Source:
SHIVA Capital has developed a Mergers & Acquisitions practice that is unique among the
world’s top M&A advisors by its focus on covered industrial segments and international markets, becoming an acknowledged specialist for in- and outbound transactions between Germany on one hand
and Russia, India and China on the other hand.
Over more than 10 years we have managed to position ourselves as a preferred partner for
Russian, Indian and Chinese industrial players to get a footprint in Germany and partially also Europe. At the same time we have been able to advise and accompany the German Mittelstand on
entering the promising markets of Russia, India and China, either by acquiring brown-field, starting green-field or just partnering in joint-ventures.
The dominant rationale used to explain Mergers & Acquisitions is that the acquiring
firms seek improved strategic, operative and/or financial performance. The following reasons are considered to add substantial value:
- Synergy – this refers to the fact that the combined company can
often reduce functional over-capacity, lowering the costs of the company relative to the same revenue stream, thus increasing profit.

Records from a collection
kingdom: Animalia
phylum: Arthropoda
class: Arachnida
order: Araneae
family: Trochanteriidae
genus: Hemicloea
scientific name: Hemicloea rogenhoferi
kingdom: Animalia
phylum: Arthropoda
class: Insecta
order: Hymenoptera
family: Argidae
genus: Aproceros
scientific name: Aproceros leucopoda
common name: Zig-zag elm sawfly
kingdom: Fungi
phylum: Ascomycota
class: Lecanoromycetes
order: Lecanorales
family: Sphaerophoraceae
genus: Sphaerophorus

Given request: Reproduce the text on SHIVA Capital's mergers and acquisitions practice word for word, from start to end.

Result of this task:
SHIVA Capital has developed a Mergers & Acquisitions practice that is unique among the
world’s top M&A advisors by its focus on covered industrial segments and international markets, becoming an acknowledged specialist for in- and outbound transactions between Germany on one hand
and Russia, India and China on the other hand.
Over more than 10 years we have managed to position ourselves as a preferred partner for
Russian, Indian and Chinese industrial players to get a footprint in Germany and partially also Europe. At the same time we have been able to advise and accompany the German Mittelstand on
entering the promising markets of Russia, India and China, either by acquiring brown-field, starting green-field or just partnering in joint-ventures.
The dominant rationale used to explain Mergers & Acquisitions is that the acquiring
firms seek improved strategic, operative and/or financial performance. The following reasons are considered to add substantial value:
- Synergy – this refers to the fact that the combined company can
often reduce functional over-capacity, lowering the costs of the company relative to the same revenue stream, thus increasing profit.